** Aim of the exercise **
Any image in the records is to be dropped, and everything else duplicated precisely.

** Data records **
··········

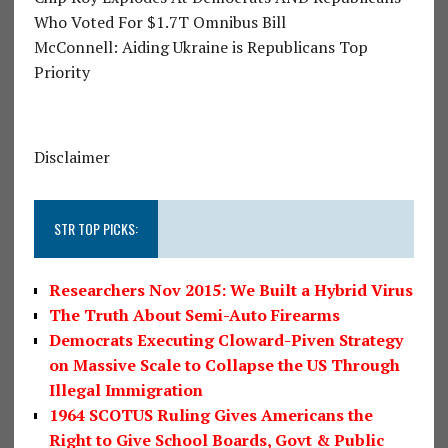
Who Voted For $1.7T Omnibus Bill
McConnell: Aiding Ukraine is Republicans Top
Priority
Disclaimer
STR TOP PICKS:
Researchers Nov 2015: We Built a Hybrid Virus
The Truth About Semi-Auto Firearms
Democrats Executing Cloward-Piven Strategy
on Massive Scale to Collapse the US Through
Illegal Immigration
1964 SCOTUS Ruling Gives Americans the
Right to Give School Boards, Govt & Public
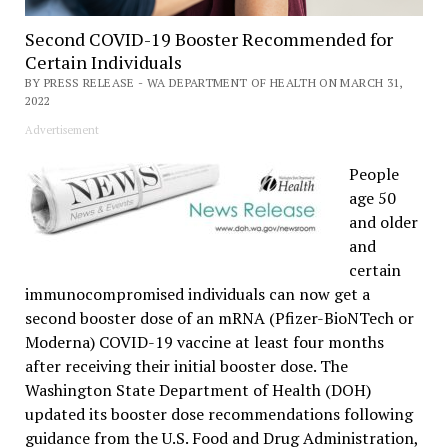
Second COVID-19 Booster Recommended for
Certain Individuals
BY PRESS RELEASE - WA DEPARTMENT OF HEALTH ON MARCH 31,
2022
Advertisement
People
age 50
and older
and
certain
immunocompromised individuals can now get a
second booster dose of an mRNA (Pfizer-BioNTech or
Moderna) COVID-19 vaccine at least four months
after receiving their initial booster dose. The
Washington State Department of Health (DOH)
updated its booster dose recommendations following
guidance from the U.S. Food and Drug Administration,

··········

** Task result **
Who Voted For $1.7T Omnibus Bill
McConnell: Aiding Ukraine is Republicans Top
Priority
Disclaimer
STR TOP PICKS:
Researchers Nov 2015: We Built a Hybrid Virus
The Truth About Semi-Auto Firearms
Democrats Executing Cloward-Piven Strategy
on Massive Scale to Collapse the US Through
Illegal Immigration
1964 SCOTUS Ruling Gives Americans the
Right to Give School Boards, Govt & Public
Second COVID-19 Booster Recommended for
Certain Individuals
BY PRESS RELEASE - WA DEPARTMENT OF HEALTH ON MARCH 31,
2022
Advertisement
People
age 50
and older
and
certain
immunocompromised individuals can now get a
second booster dose of an mRNA (Pfizer-BioNTech or
Moderna) COVID-19 vaccine at least four months
after receiving their initial booster dose. The
Washington State Department of Health (DOH)
updated its booster dose recommendations following
guidance from the U.S. Food and Drug Administration,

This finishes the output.